Auf diese Weise könnte die von Papst Franziskus so oft erwähnte "Kirche im Aufbruch" für die skalabrischen Missionare eher als "Kirche an der Grenze" bezeichnet werden, da sie dort den Großteil ihrer Arbeit verrichten. Mit einer Präsenz in 33 Ländern auf der ganzen Welt versuchen die Skalabrinier, "denjenigen, die ihre Herkunftsländer verlassen mussten und oft nur mit den Kleidern auf dem Leib von vorne anfangen, ein Gefühl von Heimat zu vermitteln". So gehen die Missionare dieser Kongregation zu den Häfen, Schiffen, Flughäfen usw., um so vielen Menschen, die auf der Suche nach einer besseren Zukunft ankommen, zu helfen und sie zu begleiten. Sie beschränken sich jedoch nicht nur auf eine anfängliche Aufnahme, sondern helfen ihnen auch in den Zielländern und versorgen sie in ihren Heimen, Waisenhäusern, kleinen Einrichtungen für ältere Einwanderer usw. mit dem Nötigsten. 

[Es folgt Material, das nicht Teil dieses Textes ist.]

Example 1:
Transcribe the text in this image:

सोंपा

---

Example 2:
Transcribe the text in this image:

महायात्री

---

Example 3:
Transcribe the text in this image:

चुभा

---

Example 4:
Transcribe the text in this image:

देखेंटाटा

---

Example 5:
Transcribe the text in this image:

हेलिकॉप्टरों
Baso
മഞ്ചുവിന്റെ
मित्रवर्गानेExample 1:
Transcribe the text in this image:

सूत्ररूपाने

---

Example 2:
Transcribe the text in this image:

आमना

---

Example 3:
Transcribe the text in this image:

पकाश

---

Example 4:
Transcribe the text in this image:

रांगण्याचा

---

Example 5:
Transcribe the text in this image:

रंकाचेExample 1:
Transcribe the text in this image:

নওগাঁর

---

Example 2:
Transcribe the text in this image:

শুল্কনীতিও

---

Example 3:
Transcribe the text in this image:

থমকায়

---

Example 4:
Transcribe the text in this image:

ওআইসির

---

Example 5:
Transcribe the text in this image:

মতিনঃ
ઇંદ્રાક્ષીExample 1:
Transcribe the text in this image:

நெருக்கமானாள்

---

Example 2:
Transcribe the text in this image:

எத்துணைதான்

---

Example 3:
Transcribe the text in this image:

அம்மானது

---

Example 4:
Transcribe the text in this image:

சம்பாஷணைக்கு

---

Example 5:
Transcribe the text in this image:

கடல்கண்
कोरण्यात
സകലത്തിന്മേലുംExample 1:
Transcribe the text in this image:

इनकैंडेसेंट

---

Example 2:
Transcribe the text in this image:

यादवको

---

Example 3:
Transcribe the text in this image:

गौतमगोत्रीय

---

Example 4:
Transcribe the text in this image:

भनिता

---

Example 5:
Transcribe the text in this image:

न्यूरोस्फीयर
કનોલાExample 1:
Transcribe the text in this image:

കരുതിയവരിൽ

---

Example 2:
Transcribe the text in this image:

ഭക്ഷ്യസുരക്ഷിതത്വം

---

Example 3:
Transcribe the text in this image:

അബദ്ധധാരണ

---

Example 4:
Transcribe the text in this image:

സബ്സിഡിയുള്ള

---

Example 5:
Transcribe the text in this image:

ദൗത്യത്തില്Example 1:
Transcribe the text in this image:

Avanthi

Die Welt als Heimat der Menschen

Giulia Civitelli, eine Italienerin und Ärztin bei der Diözesan-Caritas-Polyambulanz in Rom, hilft Ausländern ohne Aufenthaltsgenehmigung und Menschen in Situationen sozialer Ausgrenzung. Sie ist eine der weltlichen Missionare, die in die Fußstapfen von Bischof Scalabrini getreten sind, und widmet sich neben ihrem Beruf der Ausbildung junger Migranten und Flüchtlinge. 

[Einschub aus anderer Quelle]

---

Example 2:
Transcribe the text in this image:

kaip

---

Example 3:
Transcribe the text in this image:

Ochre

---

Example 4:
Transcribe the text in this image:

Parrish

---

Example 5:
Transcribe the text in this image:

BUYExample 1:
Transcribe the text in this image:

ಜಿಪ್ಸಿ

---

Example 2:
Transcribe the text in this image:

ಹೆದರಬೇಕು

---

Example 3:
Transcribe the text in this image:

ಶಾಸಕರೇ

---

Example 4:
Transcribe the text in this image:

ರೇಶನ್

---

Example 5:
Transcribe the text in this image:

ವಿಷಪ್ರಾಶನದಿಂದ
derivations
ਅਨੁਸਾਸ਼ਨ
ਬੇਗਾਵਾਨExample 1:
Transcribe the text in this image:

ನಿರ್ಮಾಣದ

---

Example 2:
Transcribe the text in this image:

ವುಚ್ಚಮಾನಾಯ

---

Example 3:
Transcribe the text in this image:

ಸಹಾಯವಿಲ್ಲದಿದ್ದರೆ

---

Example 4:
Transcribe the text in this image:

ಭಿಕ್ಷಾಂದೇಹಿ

"Das Schlüsselwort ist 'Willkommen', ein Blick in die Augen des anderen, ein Versuch, miteinander zu reden, auch wenn wir oft nicht dieselbe Sprache sprechen, und genau das ist der Ursprung dieser brüderlichen Begegnung", erklärt er Omnes. 

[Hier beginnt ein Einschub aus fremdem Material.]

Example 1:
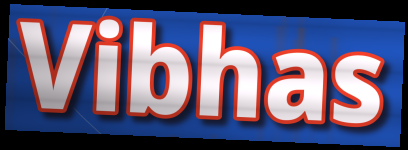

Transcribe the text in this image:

Vibhas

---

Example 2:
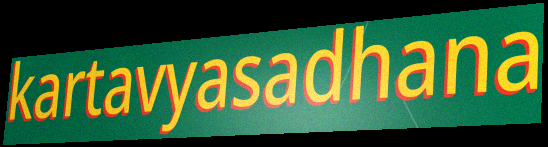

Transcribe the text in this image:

kartavyasadhana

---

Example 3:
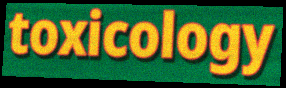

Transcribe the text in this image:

toxicology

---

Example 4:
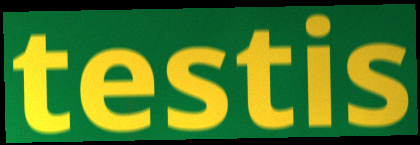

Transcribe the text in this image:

testis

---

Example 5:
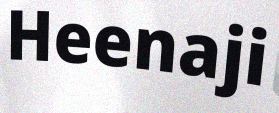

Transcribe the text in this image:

Heenaji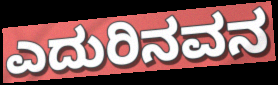
ಎದುರಿನವನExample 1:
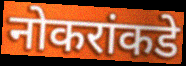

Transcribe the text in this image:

नोकरांकडे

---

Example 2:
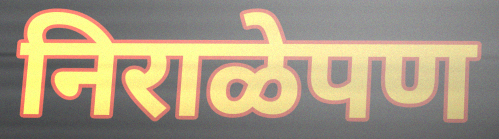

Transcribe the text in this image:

निराळेपण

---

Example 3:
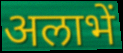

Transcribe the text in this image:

अलाभें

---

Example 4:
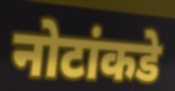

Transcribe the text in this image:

नोटांकडे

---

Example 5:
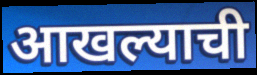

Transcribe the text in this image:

आखल्याचीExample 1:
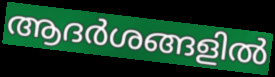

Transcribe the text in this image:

ആദർശങ്ങളിൽ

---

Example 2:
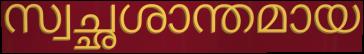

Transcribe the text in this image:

സ്വച്ഛശാന്തമായ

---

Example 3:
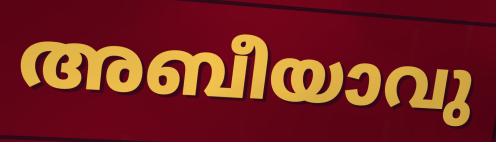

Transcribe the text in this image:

അബീയാവു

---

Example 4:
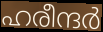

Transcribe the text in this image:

ഹരീന്ദർ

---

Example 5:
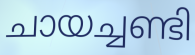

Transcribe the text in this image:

ചായച്ചണ്ടി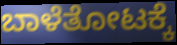
ಬಾಳೆತೋಟಕ್ಕೆ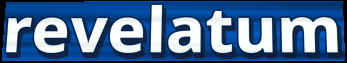
revelatum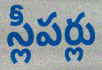
స్లీపర్లుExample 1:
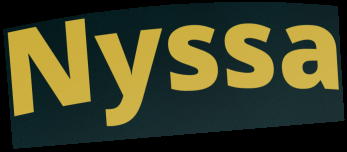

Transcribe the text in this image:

Nyssa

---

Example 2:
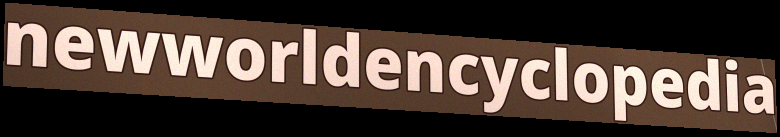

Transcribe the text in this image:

newworldencyclopedia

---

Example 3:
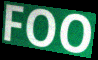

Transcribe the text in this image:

FOO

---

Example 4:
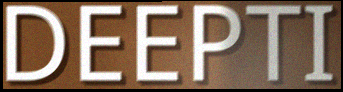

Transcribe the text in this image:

DEEPTI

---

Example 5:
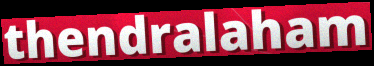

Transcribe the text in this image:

thendralahamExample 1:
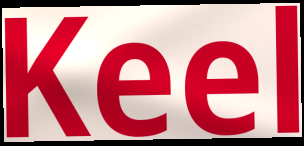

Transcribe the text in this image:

Keel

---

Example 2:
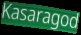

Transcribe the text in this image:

Kasaragod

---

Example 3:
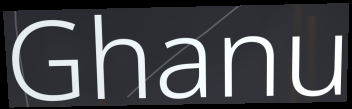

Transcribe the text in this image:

Ghanu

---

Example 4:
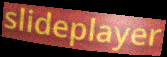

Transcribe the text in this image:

slideplayer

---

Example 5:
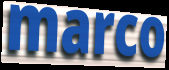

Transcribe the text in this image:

marco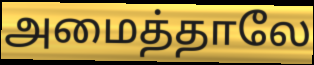
அமைத்தாலேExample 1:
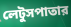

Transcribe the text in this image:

লেটুসপাতার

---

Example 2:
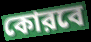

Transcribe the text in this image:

কোরবে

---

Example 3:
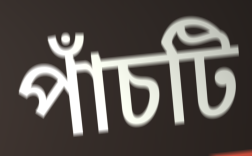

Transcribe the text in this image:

পাঁচটি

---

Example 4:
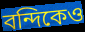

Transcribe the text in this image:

বন্দিকেও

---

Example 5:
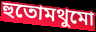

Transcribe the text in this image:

হুতোমথুমো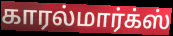
காரல்மார்க்ஸ்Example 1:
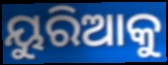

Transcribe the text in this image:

ୟୁରିଆକୁ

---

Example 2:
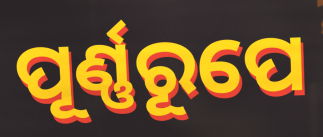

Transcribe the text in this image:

ପୂର୍ଣ୍ଣରୂପେ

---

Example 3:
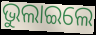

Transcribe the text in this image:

ଭୁଲାଇଲେ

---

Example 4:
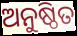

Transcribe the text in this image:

ଅନୁଷ୍ଠିତ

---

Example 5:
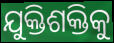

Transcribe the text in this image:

ଯୁକ୍ତିଶକ୍ତିକୁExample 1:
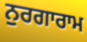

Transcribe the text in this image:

ਨੁਰਗਾਰਾਮ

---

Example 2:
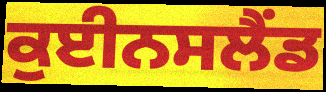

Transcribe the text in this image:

ਕੁਈਨਸਲੈਂਡ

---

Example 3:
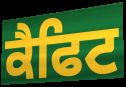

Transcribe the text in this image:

ਕੈਫਿਟ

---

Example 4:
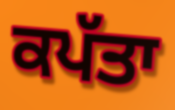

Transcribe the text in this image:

ਕਪੱਤਾ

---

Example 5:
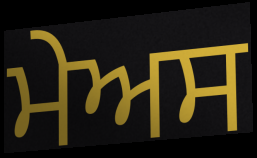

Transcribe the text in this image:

ਮੇਅਸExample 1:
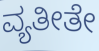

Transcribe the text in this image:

ವ್ಯತೀತೇ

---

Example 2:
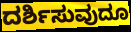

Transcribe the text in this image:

ದರ್ಶಿಸುವುದೂ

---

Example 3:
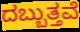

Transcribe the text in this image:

ದಬ್ಬುತ್ತವೆ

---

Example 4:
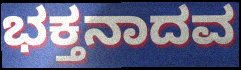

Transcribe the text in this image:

ಭಕ್ತನಾದವ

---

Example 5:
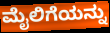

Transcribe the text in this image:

Giulia ist eine der Missionarinnen, die oft in die Schweiz reist, um bei der Ausbildung junger Menschen zu helfen. Aus dieser Zeit ist ihr besonders die Geschichte eines afghanischen Flüchtlings, Samad Quayumi, in Erinnerung geblieben, der wegen des Krieges aus seinem Land fliehen musste: 

"Er war ausgebildeter Ingenieur und wurde schließlich Bildungsminister in Afghanistan. Er kam vor mehr als 20 Jahren mit seiner Frau und zwei seiner drei Kinder in die Schweiz, als er fliehen musste, als die Taliban ins Land kamen. In den ersten sieben Jahren, in denen er auf eine Aufenthaltsgenehmigung wartete, änderte sich sein Leben radikal: Er war nicht mehr Bildungsminister, sondern wurde sozusagen unsichtbar. Mit der Aufenthaltsgenehmigung konnte er eine Arbeit aufnehmen, und zwar als Pförtner in dem Haus, in dem er wohnte. 

Einige Zeit später spezialisierte er sich auf die Restaurierung von Rüstungen. Er hat sich diesen Beruf selbst beigebracht, weil er um jeden Preis arbeiten wollte, und so wurde er zu einem der bekanntesten Rüstungsrestauratoren des Landes. Als ich ihn kennenlernte, war er immer noch sehr an der Ausbildung junger Menschen interessiert, und so begann er, zu den von uns organisierten Treffen mit jungen Menschen zu kommen. Indem er den Jugendlichen seine Geschichte erzählte, brachte er viele von ihnen zum Nachdenken über sein Leben, darüber, was es bedeutet, jeden Moment zu schätzen, auch die schwierigen Momente, wie die Flucht aus einem Land im Krieg, oder darüber, was Glaube und Hoffnung bedeuten, denn er warf bei den Jugendlichen auch Fragen zu ihrem Glauben auf. Er war Muslim, hatte aber große Zuneigung und Respekt für die katholische Religion.

Die Heiligsprechung von Bischof Scalabrini und des Argentiniers Artemide Zatti ist nicht nur eine gute Nachricht für alle Scalabriner oder für Migranten und Flüchtlinge, sondern für die ganze Kirche. John Baptist Scalabrinis mütterlicher Blick auf Flüchtlinge und Migranten weist einen Weg nach vorn. Wenn die Päpste im Laufe der Kirchengeschichte viele Männer und Frauen aller Zeiten zu Heiligen erklärt haben, so geschah dies, um sie vor dem Volk Gottes - und warum nicht auch vor der Welt - als Referenz darzustellen.